Thusly, the trio of Nick Millevoi (guitar), Johnny DeBlase (bass) and Ricardo Lagomasino (drums) becomes a quartet without leaving anything behind, because Nakamura blends in so well and operates on the same frequency (figuratively and sometimes, literally). On the relentless first track “I” (as in ‘One’), he makes himself fit with high pitched screeches to feed the tweeters on your speakers, often divebombing into Millevoi’s mid-range thrash pit and the DeBlase/Lagomasino roiling freight train thunder.

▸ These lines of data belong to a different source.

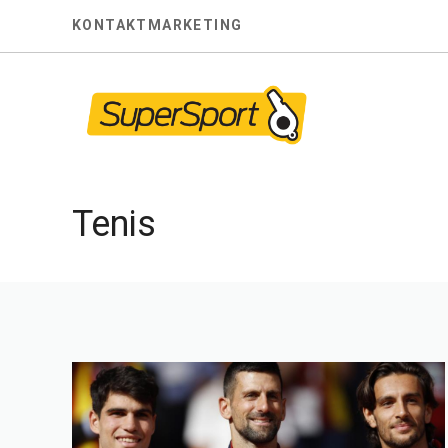
Skip
KONTAKT
MARKETING
to
content
Tenis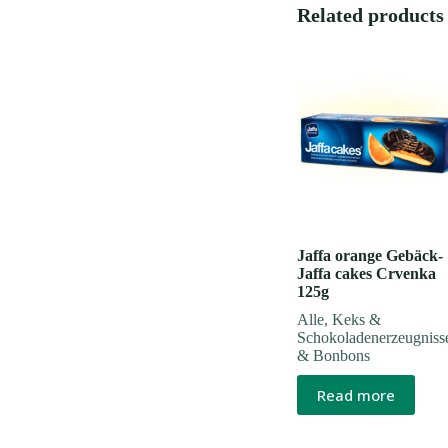
Related products
Jaffa orange Gebäck-
Jaffa cakes Crvenka
125g
Alle
,
Keks &
Schokoladenerzeugniss
& Bonbons
Read more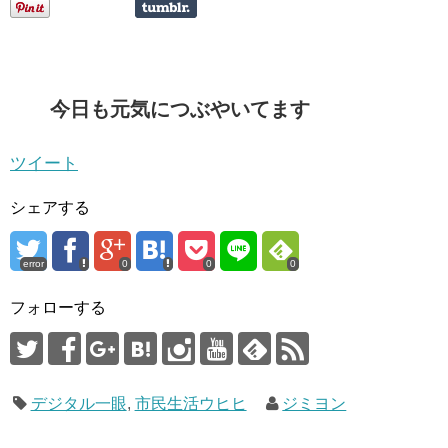
今日も元気につぶやいてます
ツイート
シェアする
error
0
0
0
フォローする
デジタル一眼
,
市民生活ウヒヒ
ジミヨン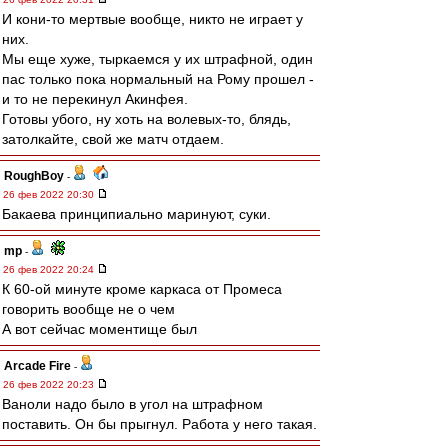
И кони-то мертвые вообще, никто не играет у
них.
Мы еще хуже, тыркаемся у их штрафной, один
пас только пока нормальный на Рому прошел -
и то не перекинул Акинфея.
Готовы убого, ну хоть на волевых-то, блядь,
затолкайте, свой же матч отдаем.
RoughBoy
-
26 фев 2022 20:30
Бакаева принципиально маринуют, суки.
mp
-
26 фев 2022 20:24
К 60-ой минуте кроме каркаса от Промеса
говорить вообще не о чем
А вот сейчас моментище был
Arcade Fire
-
26 фев 2022 20:23
Ваноли надо было в угол на штрафном
поставить. Он бы прыгнул. Работа у него такая.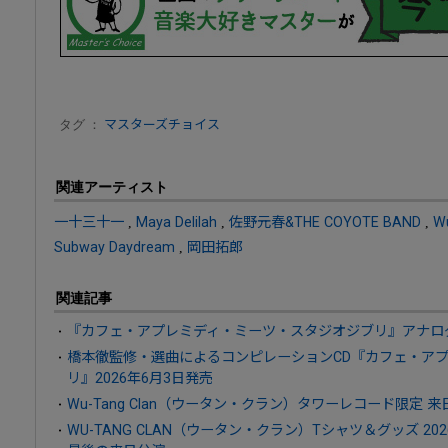
タグ ：
マスターズチョイス
関連アーティスト
一十三十一
,
Maya Delilah
,
佐野元春&THE COYOTE BAND
,
Wu
Subway Daydream
,
岡田拓郎
関連記事
『カフェ・アプレミディ・ミーツ・スタジオジブリ』アナログレ
橋本徹監修・選曲によるコンピレーションCD『カフェ・ア
リ』2026年6月3日発売
Wu-Tang Clan（ウータン・クラン）タワーレコード限定 
WU-TANG CLAN（ウータン・クラン）Tシャツ＆グッズ 20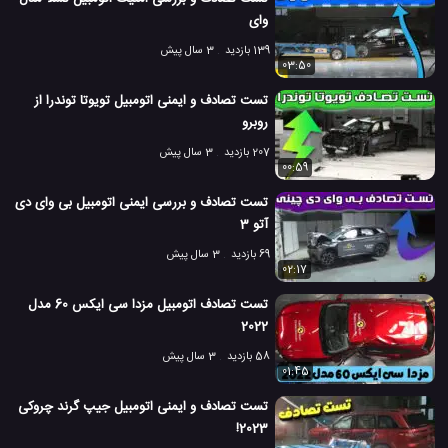
وای
139 بازدید
3 سال پیش
03:50
تست تصادف و ایمنی اتومبیل تویوتا توندرا از
روبرو
207 بازدید
3 سال پیش
00:59
تست تصادف و بررسی ایمنی اتومبیل بی وای دی
آتو 3
69 بازدید
3 سال پیش
02:17
تست تصادف اتومبیل مزدا سی ایکس 60 مدل
2022
58 بازدید
3 سال پیش
01:45
تست تصادف و ایمنی اتومبیل جیپ گرند چروکی
2023!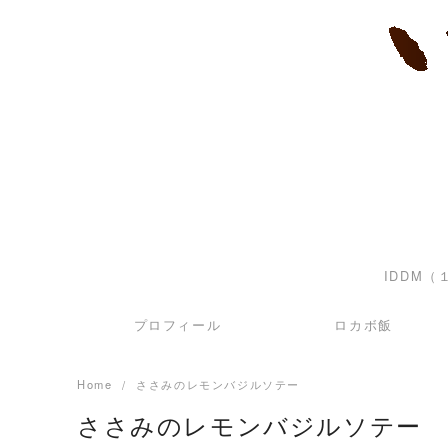
Skip
to
content
IDDM
プロフィール
ロカボ飯
Home
ささみのレモンバジルソテー
ささみのレモンバジルソテー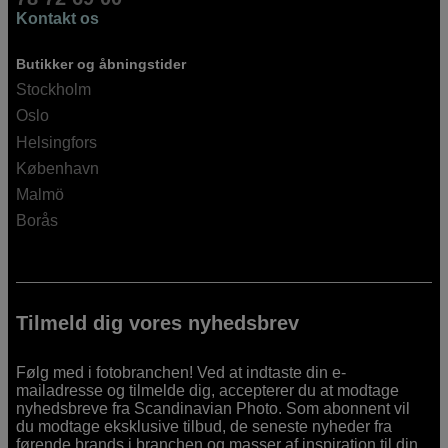
Kontakt os
Butikker og åbningstider
Stockholm
Oslo
Helsingfors
København
Malmö
Borås
Tilmeld dig vores nyhedsbrev
Følg med i fotobranchen! Ved at indtaste din e-
mailadresse og tilmelde dig, accepterer du at modtage
nyhedsbreve fra Scandinavian Photo. Som abonnent vil
du modtage eksklusive tilbud, de seneste nyheder fra
førende brands i branchen og masser af inspiration til din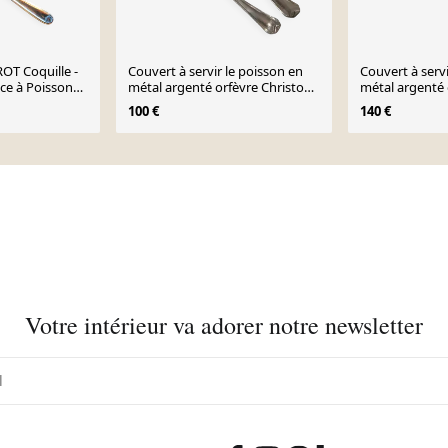
T Coquille -
Couvert à servir le poisson en
Couvert à servi
ice à Poisson
métal argenté orfèvre Christofle
métal argenté 
ch
Chevrons
Albi
100 €
140 €
Votre intérieur va adorer notre newsletter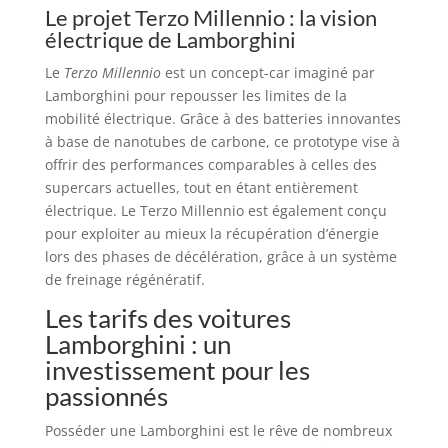
Le projet Terzo Millennio : la vision
électrique de Lamborghini
Le
Terzo Millennio
est un concept-car imaginé par
Lamborghini pour repousser les limites de la
mobilité électrique. Grâce à des batteries innovantes
à base de nanotubes de carbone, ce prototype vise à
offrir des performances comparables à celles des
supercars actuelles, tout en étant entièrement
électrique. Le Terzo Millennio est également conçu
pour exploiter au mieux la récupération d’énergie
lors des phases de décélération, grâce à un système
de freinage régénératif.
Les tarifs des voitures
Lamborghini : un
investissement pour les
passionnés
Posséder une Lamborghini est le rêve de nombreux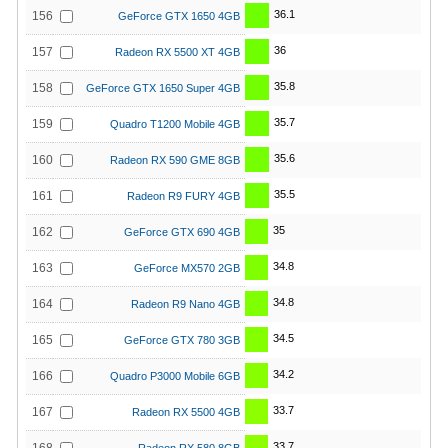
36.1
156
GeForce GTX 1650 4GB
36
157
Radeon RX 5500 XT 4GB
35.8
158
GeForce GTX 1650 Super 4GB
35.7
159
Quadro T1200 Mobile 4GB
35.6
160
Radeon RX 590 GME 8GB
35.5
161
Radeon R9 FURY 4GB
35
162
GeForce GTX 690 4GB
34.8
163
GeForce MX570 2GB
34.8
164
Radeon R9 Nano 4GB
34.5
165
GeForce GTX 780 3GB
34.2
166
Quadro P3000 Mobile 6GB
33.7
167
Radeon RX 5500 4GB
33.7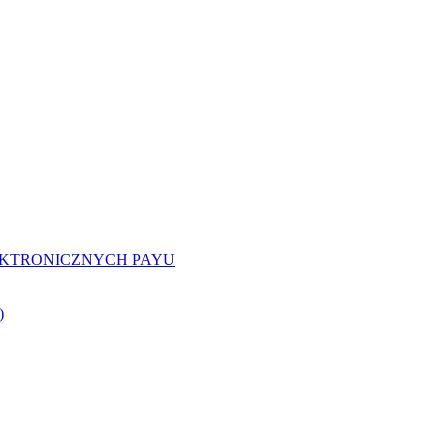
EKTRONICZNYCH PAYU
)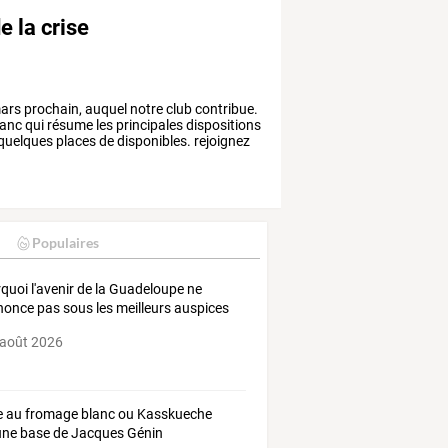
e la crise
ars
prochain,
auquel
notre
club
contribue.
lanc
qui
résume
les
principales
dispositions
quelques
places
de
disponibles.
rejoignez
Populaires
quoi
l'avenir
de
la
Guadeloupe
ne
nonce
pas
sous
les
meilleurs
auspices
 août 2026
e au fromage blanc ou Kasskueche
une base de Jacques Génin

The impact of “II” comes from the occasional blasts between Millevoi’s feedback, conditioning the listener to brace for each upcoming pounding. But Nakamura adds more to the plot with an industrial drone that gradually gets more prominent. The four put even more air under “III,” at least initially. Nakamura makes an assortment of buzzy sounds, but everyone can be heard individually. As the music gets denser, Nakamura and DeBlase climb up to the higher ends of their respective instruments and Millevoi slices into whatever void is left with urgent, clattering licks. Post-peak, the song slowly fades away into a haze of distant feedback. “IV” begins with an ominous rumble of drums and Millevoi’s chiming single note sequence falls into a holding pattern that complements Nakamura’s busy squeaks and crackles. Following DeBlase’s rumbling, spidery bass solo, the console navigator piles on white noise and feedback as the whole band works itself up into another frenzy.

Inserting Toshimaru Nakamura into the mix doesn’t transform Many Arms, it amplifies their punk ethos/free jazz spirit instead. Put another way, Nakamura didn’t mess with a good thing, he just made a good thing even better.